# Side Work



## dray (Mar 8, 2014)

I have a couple questions about working on the side. I currently work for an electric utility and have been there two years. Prior to this job, I worked for an electrical only consulting firm for four years doing design on new and existing water/wastewater facilities, retail, small industrial facilities, and do a few arc flash studies. I obtained my PE license, last year. I have been asked to do a few side jobs by another small consulting firm. I would just be designing and my contact would actually be stamping the drawings.

My main question is - What liability do I have as a designer that isn't a full time employee of the firm?

The other things I am struggling with that you all might be able to provide input on is - if I do need to get extra insurance, spend time developing my own blocks, notes, schedules and specs, is it really worth it? The person I am doing the side jobs for pretty much does only arc flash so he doesn't have anything for MEP work. He is approached to help with service upgrades, etc... after he does the arc flash side of things and thought he could do some of that work here and there. I enjoyed my consulting work and enjoy what I do now. The utility work is good, nice benefits and pay. Sometimes I feel like I should spend some extra time becoming more competent about my current job and on the other hand, side work might be a way to get ahead just a little faster. Thanks for your opinions.


----------



## Peele1 (Mar 10, 2014)

Your state's laws and regulations may vary... you may need to check with an attorney. (I am not.)

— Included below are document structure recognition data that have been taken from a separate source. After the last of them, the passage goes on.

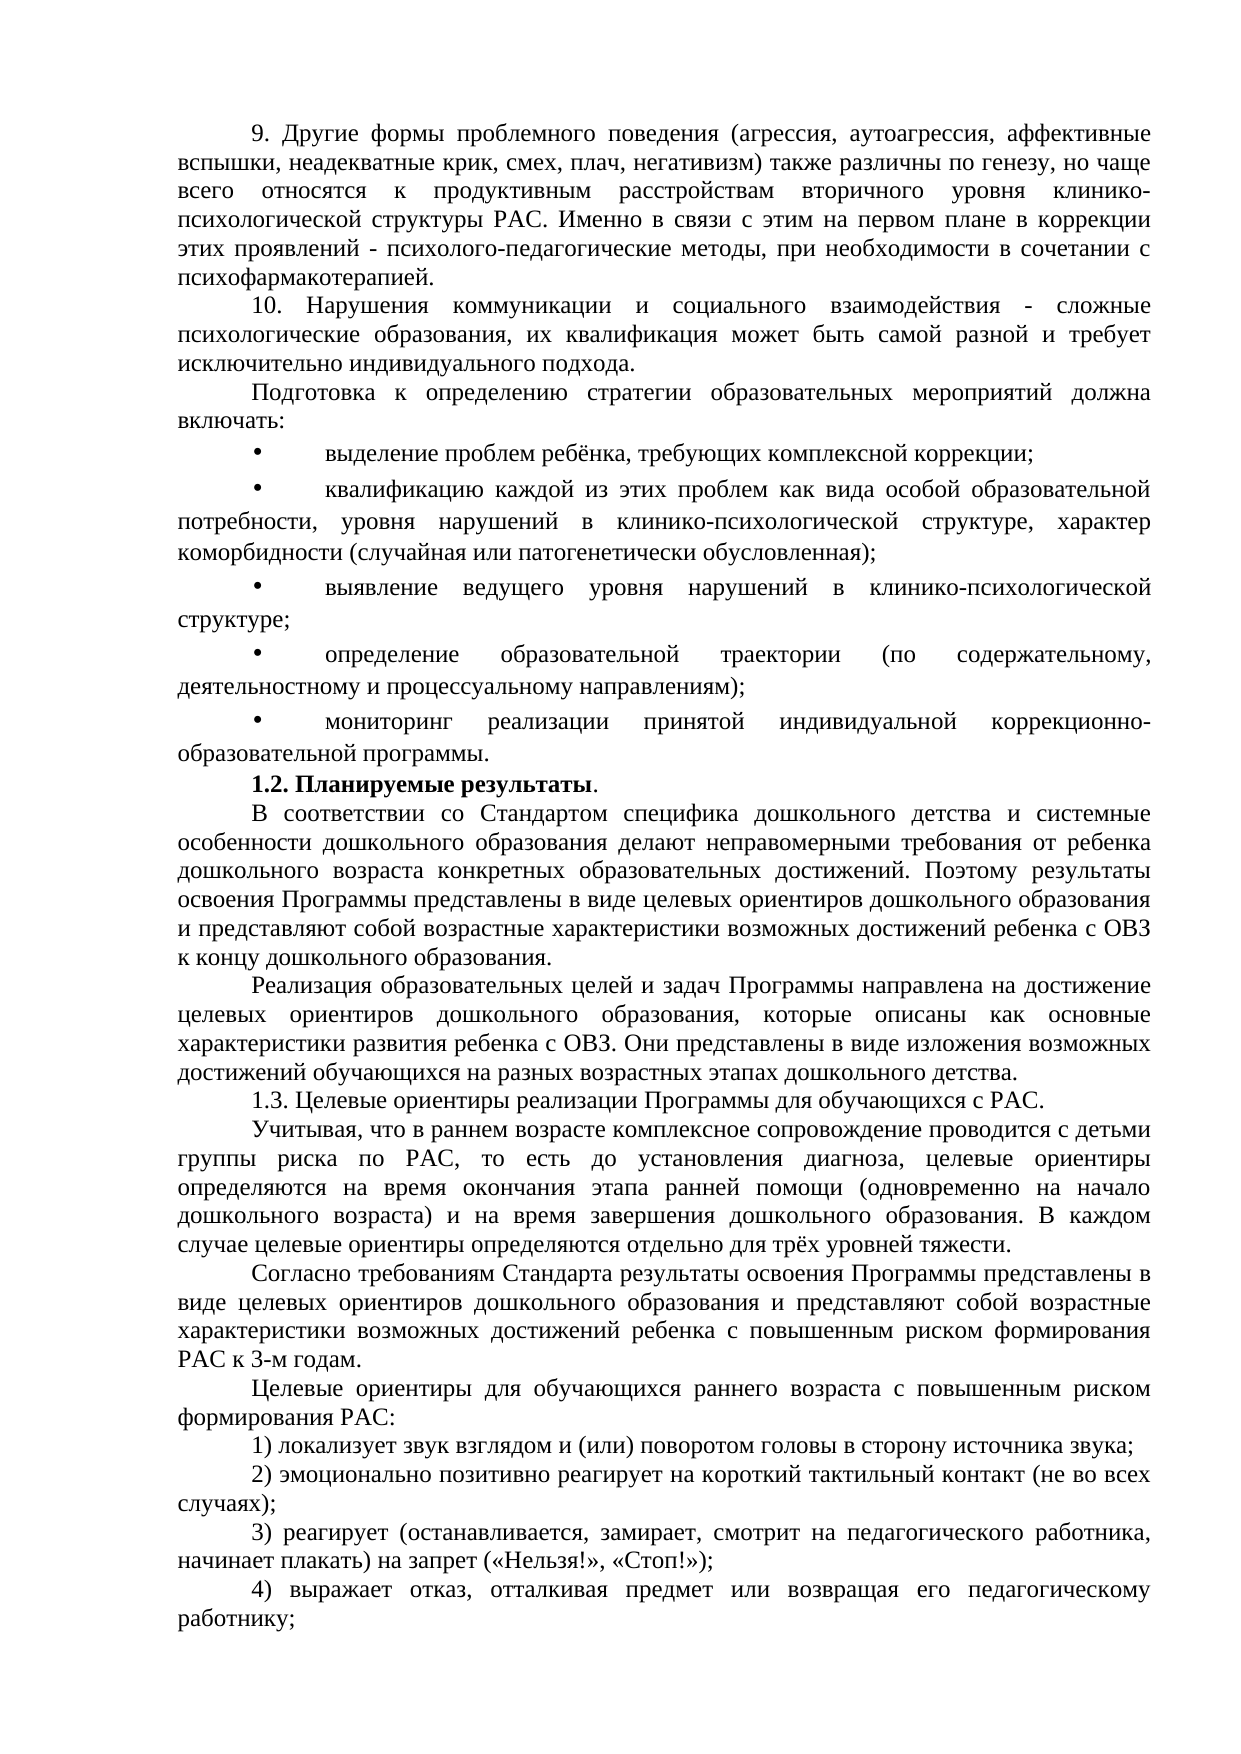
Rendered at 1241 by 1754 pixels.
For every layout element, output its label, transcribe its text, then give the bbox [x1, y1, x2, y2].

text 1.2. Планируемые результаты. [177, 769, 1152, 798]
list определение образовательной траектории (по содержательному, деятельностному и процессуальному направлениям); [177, 635, 1152, 700]
list квалификацию каждой из этих проблем как вида особой образовательной потребности, уровня нарушений в клинико-психологической структуре, характер коморбидности (случайная или патогенетически обусловленная); [177, 471, 1152, 566]
list выделение проблем ребёнка, требующих комплексной коррекции; [177, 434, 1152, 468]
text 3) реагирует (останавливается, замирает, смотрит на педагогического работника, начинает плакать) на запрет («Нельзя!», «Стоп!»); [177, 1517, 1152, 1574]
text 10. Нарушения коммуникации и социального взаимодействия - сложные психологические образования, их квалификация может быть самой разной и требует исключительно индивидуального подхода. [177, 291, 1152, 377]
text 4) выражает отказ, отталкивая предмет или возвращая его педагогическому работнику; [177, 1574, 1152, 1632]
text В соответствии со Стандартом специфика дошкольного детства и системные особенности дошкольного образования делают неправомерными требования от ребенка дошкольного возраста конкретных образовательных достижений. Поэтому результаты освоения Программы представлены в виде целевых ориентиров дошкольного образования и представляют собой возрастные характеристики возможных достижений ребенка с ОВЗ к концу дошкольного образования. [177, 798, 1152, 970]
text Реализация образовательных целей и задач Программы направлена на достижение целевых ориентиров дошкольного образования, которые описаны как основные характеристики развития ребенка с ОВЗ. Они представлены в виде изложения возможных достижений обучающихся на разных возрастных этапах дошкольного детства. [177, 970, 1152, 1085]
list мониторинг реализации принятой индивидуальной коррекционно-образовательной программы. [177, 702, 1152, 767]
text Целевые ориентиры для обучающихся раннего возраста с повышенным риском формирования РАС: [177, 1373, 1152, 1430]
text Согласно требованиям Стандарта результаты освоения Программы представлены в виде целевых ориентиров дошкольного образования и представляют собой возрастные характеристики возможных достижений ребенка с повышенным риском формирования РАС к 3-м годам. [177, 1258, 1152, 1373]
text 2) эмоционально позитивно реагирует на короткий тактильный контакт (не во всех случаях); [177, 1459, 1152, 1517]
text Учитывая, что в раннем возрасте комплексное сопровождение проводится с детьми группы риска по РАС, то есть до установления диагноза, целевые ориентиры определяются на время окончания этапа ранней помощи (одновременно на начало дошкольного возраста) и на время завершения дошкольного образования. В каждом случае целевые ориентиры определяются отдельно для трёх уровней тяжести. [177, 1114, 1152, 1258]
text Подготовка к определению стратегии образовательных мероприятий должна включать: [177, 377, 1152, 434]
text 9. Другие формы проблемного поведения (агрессия, аутоагрессия, аффективные вспышки, неадекватные крик, смех, плач, негативизм) также различны по генезу, но чаще всего относятся к продуктивным расстройствам вторичного уровня клинико-психологической структуры РАС. Именно в связи с этим на первом плане в коррекции этих проявлений - психолого-педагогические методы, при необходимости в сочетании с психофармакотерапией. [177, 118, 1152, 291]
text 1.3. Целевые ориентиры реализации Программы для обучающихся с РАС. [177, 1085, 1152, 1114]
text 1) локализует звук взглядом и (или) поворотом головы в сторону источника звука; [177, 1430, 1152, 1459]
list выявление ведущего уровня нарушений в клинико-психологической структуре; [177, 568, 1152, 633]
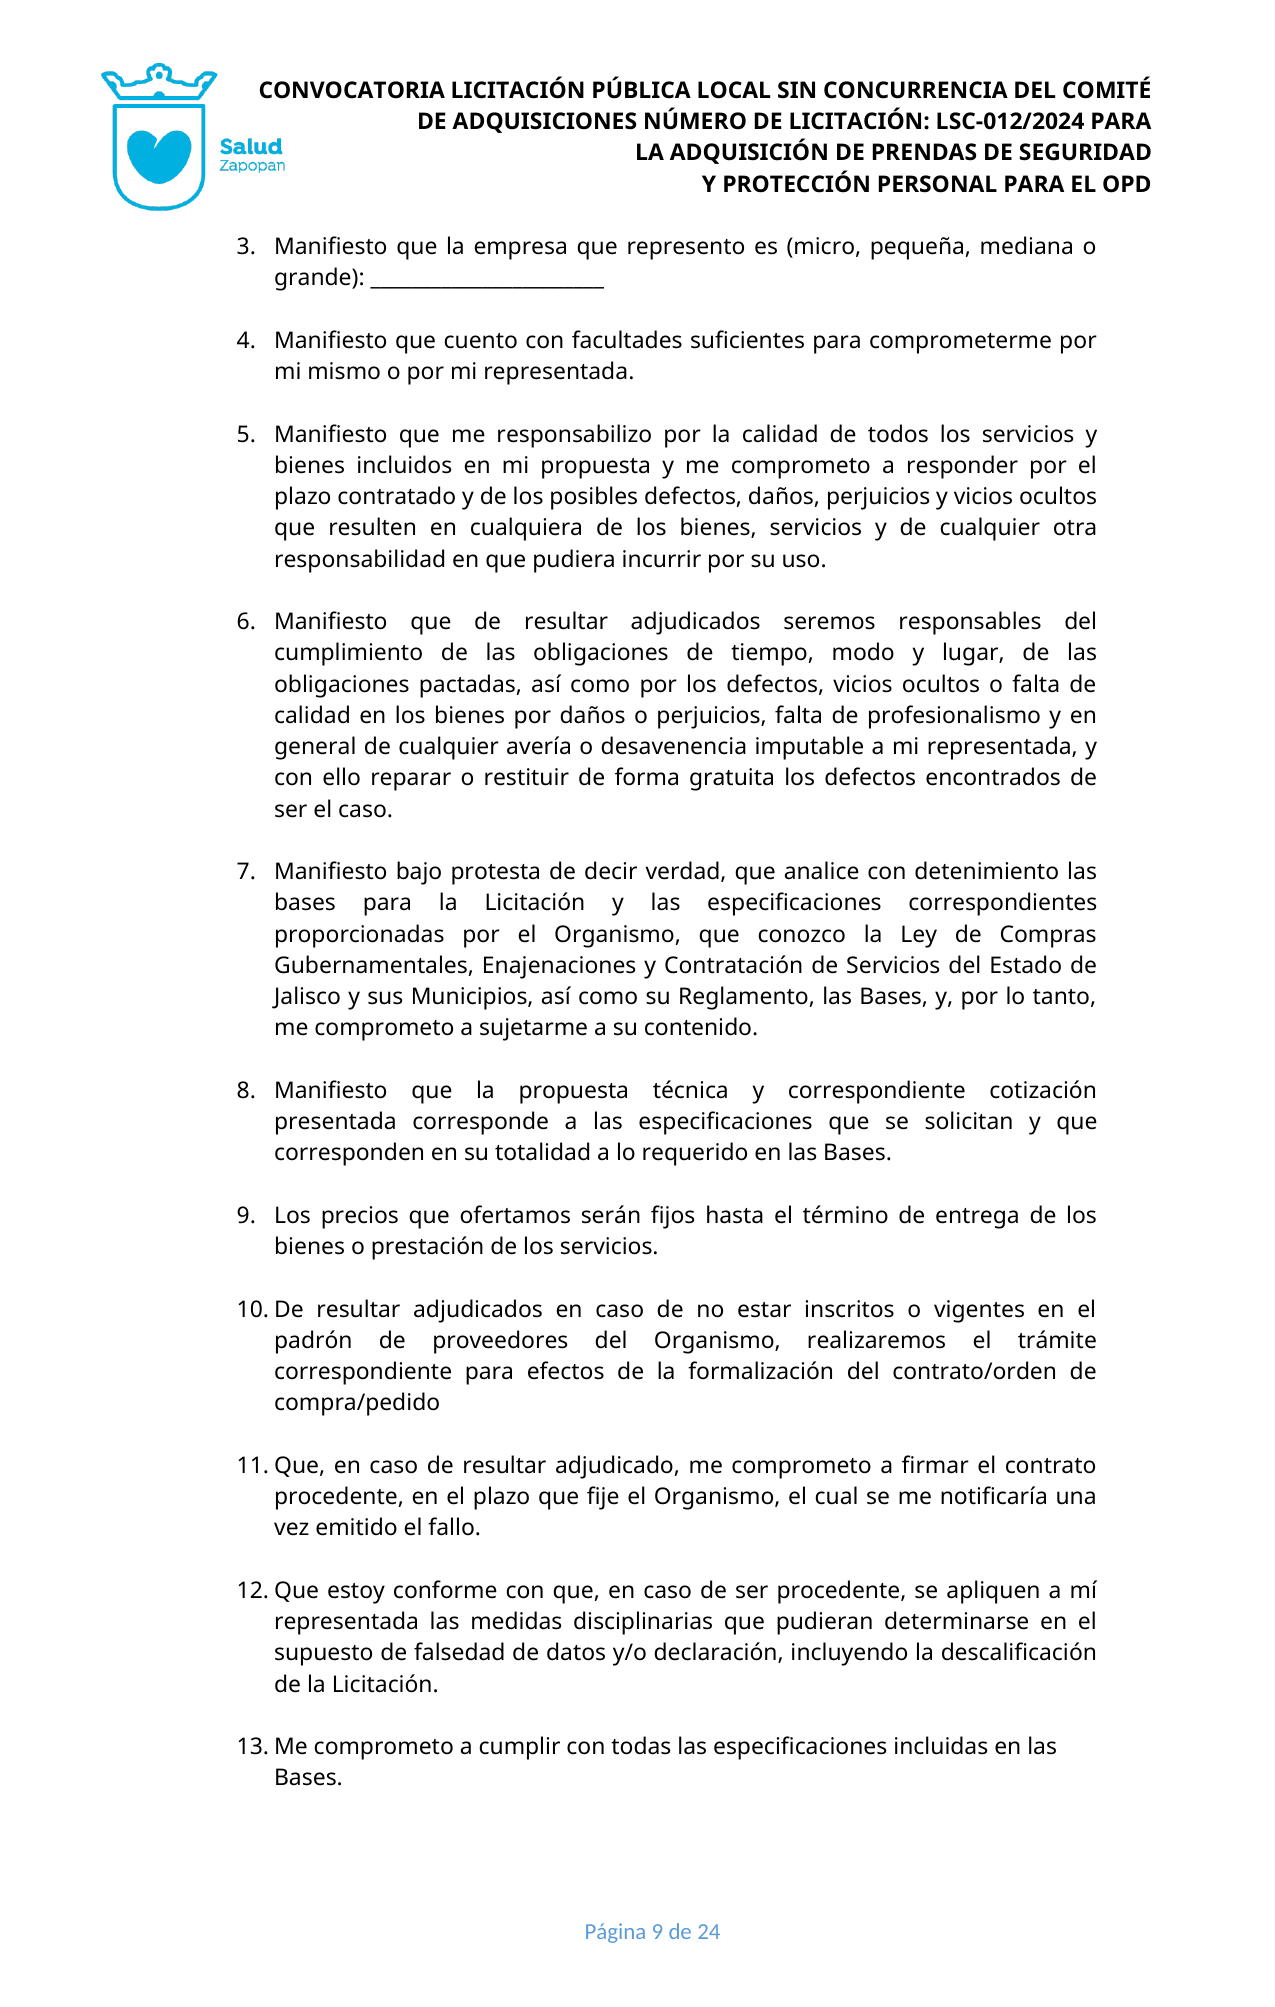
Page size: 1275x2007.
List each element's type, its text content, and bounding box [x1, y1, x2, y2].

list Los precios que ofertamos serán fijos hasta el término de entrega de los bienes o prestación de los servicios. [236, 1199, 1098, 1261]
list Manifiesto que me responsabilizo por la calidad de todos los servicios y bienes incluidos en mi propuesta y me comprometo a responder por el plazo contratado y de los posibles defectos, daños, perjuicios y vicios ocultos que resulten en cualquiera de los bienes, servicios y de cualquier otra responsabilidad en que pudiera incurrir por su uso. [236, 417, 1098, 574]
list Que, en caso de resultar adjudicado, me comprometo a firmar el contrato procedente, en el plazo que fije el Organismo, el cual se me notificaría una vez emitido el fallo. [236, 1449, 1098, 1542]
list Manifiesto que la propuesta técnica y correspondiente cotización presentada corresponde a las especificaciones que se solicitan y que corresponden en su totalidad a lo requerido en las Bases. [236, 1074, 1098, 1167]
list Manifiesto que cuento con facultades suficientes para comprometerme por mi mismo o por mi representada. [236, 324, 1098, 386]
list Me comprometo a cumplir con todas las especificaciones incluidas en las Bases. [236, 1730, 1098, 1792]
list Manifiesto bajo protesta de decir verdad, que analice con detenimiento las bases para la Licitación y las especificaciones correspondientes proporcionadas por el Organismo, que conozco la Ley de Compras Gubernamentales, Enajenaciones y Contratación de Servicios del Estado de Jalisco y sus Municipios, así como su Reglamento, las Bases, y, por lo tanto, me comprometo a sujetarme a su contenido. [236, 855, 1098, 1042]
list Manifiesto que de resultar adjudicados seremos responsables del cumplimiento de las obligaciones de tiempo, modo y lugar, de las obligaciones pactadas, así como por los defectos, vicios ocultos o falta de calidad en los bienes por daños o perjuicios, falta de profesionalismo y en general de cualquier avería o desavenencia imputable a mi representada, y con ello reparar o restituir de forma gratuita los defectos encontrados de ser el caso. [236, 605, 1098, 824]
picture [108, 67, 211, 95]
list De resultar adjudicados en caso de no estar inscritos o vigentes en el padrón de proveedores del Organismo, realizaremos el trámite correspondiente para efectos de la formalización del contrato/orden de compra/pedido [236, 1292, 1098, 1417]
picture [278, 84, 286, 95]
list Que estoy conforme con que, en caso de ser procedente, se apliquen a mí representada las medidas disciplinarias que pudieran determinarse en el supuesto de falsedad de datos y/o declaración, incluyendo la descalificación de la Licitación. [236, 1574, 1098, 1699]
list Manifiesto que la empresa que represento es (micro, pequeña, mediana o grande): _______________________ [236, 230, 1098, 292]
picture [97, 63, 290, 220]
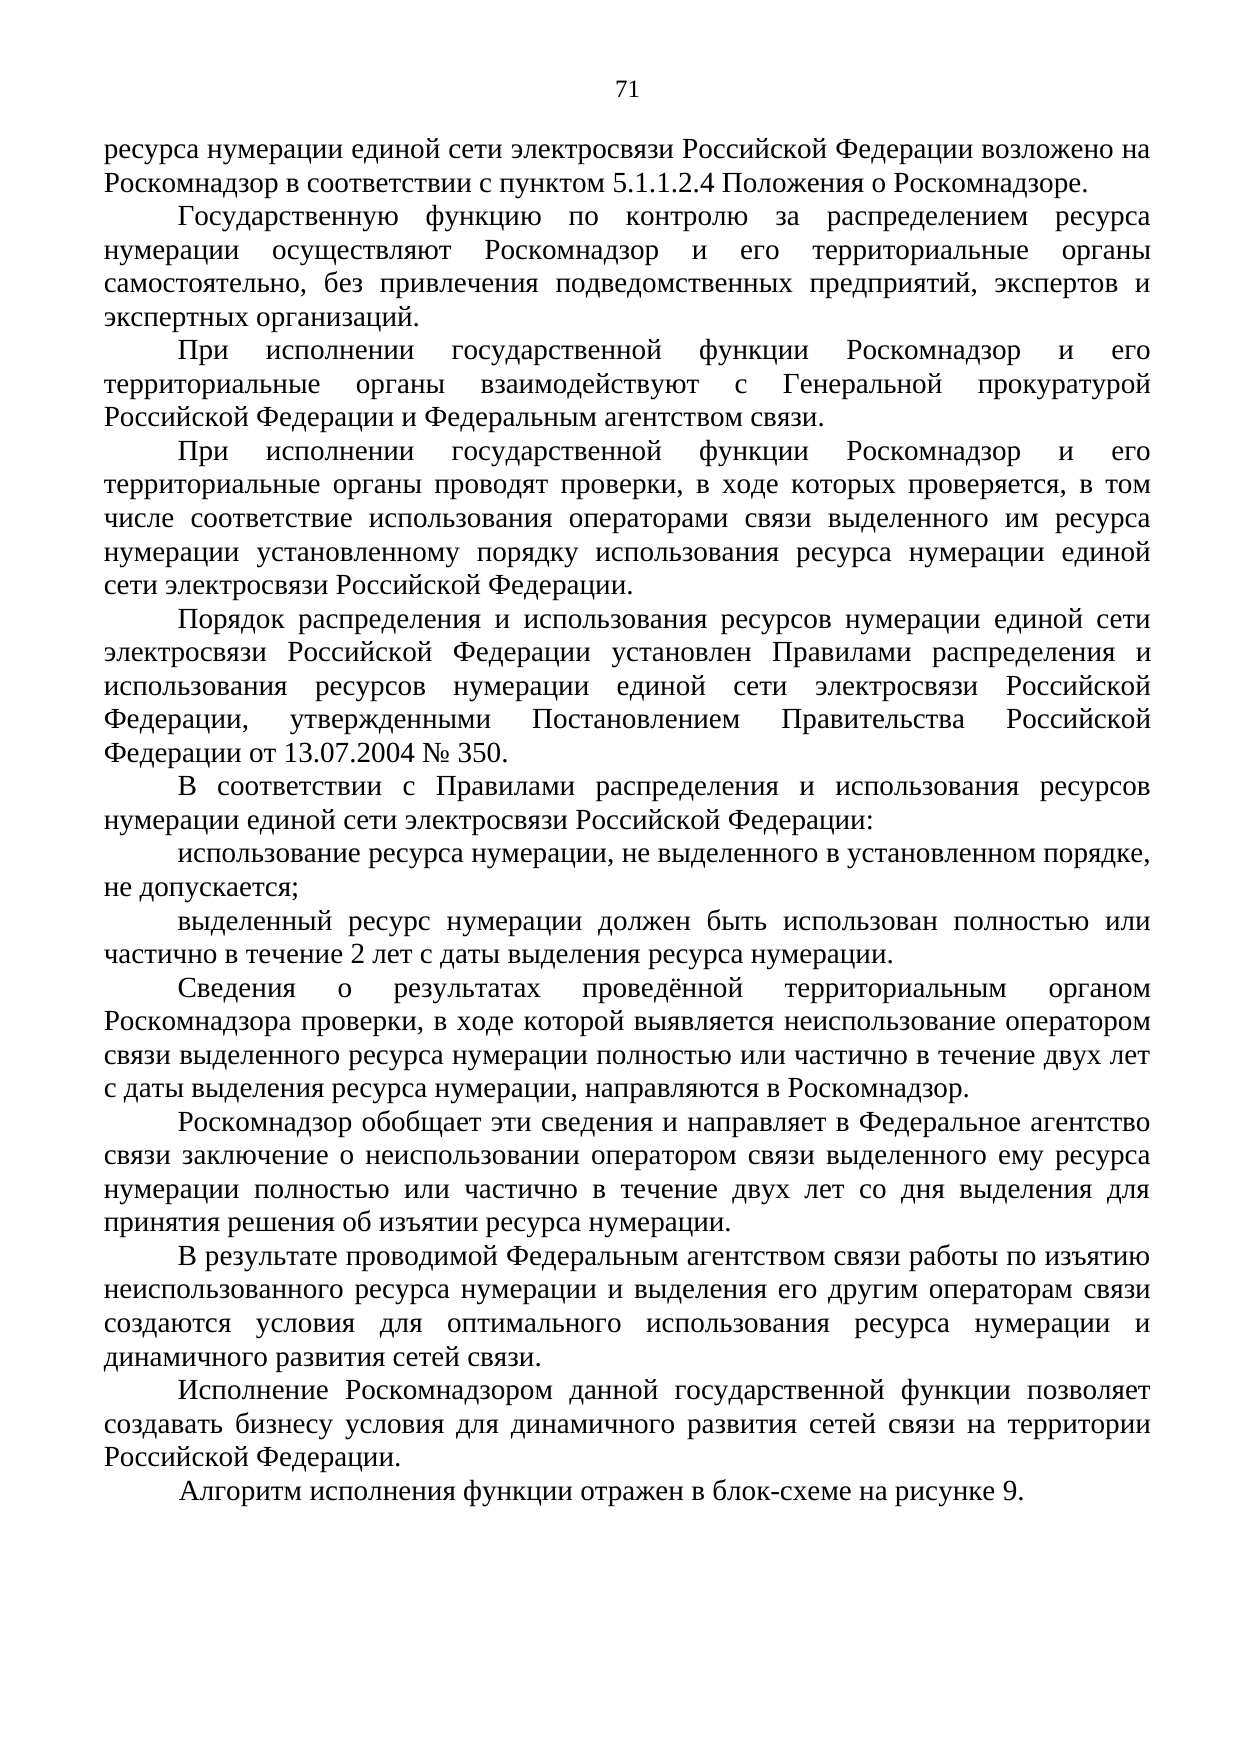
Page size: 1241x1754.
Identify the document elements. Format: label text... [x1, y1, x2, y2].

Check with your no-compete agreement(s) that you have at your current job. They may be fine with what you are doing, or not.

In general, whomever actually stamps the PE seal is liable and must have the insurance.

Don't put your name on the design, and possibly state "not for construction", and have the other PE remove the "not for construction" note.

Get yourself an LLC (they are cheap), and have your contact pay the LLC, not you.


----------



## palvarez83 (Jun 4, 2014)

Peele1 said:


> Your state's laws and regulations may vary... you may need to check with an attorney. (I am not.)
> 
> Check with your no-compete agreement(s) that you have at your current job. They may be fine with what you are doing, or not.
> 
> ...




Yeah check your state law. In CA you cannot establish an LLC for the purposes of offering professional services.... Other states can.


----------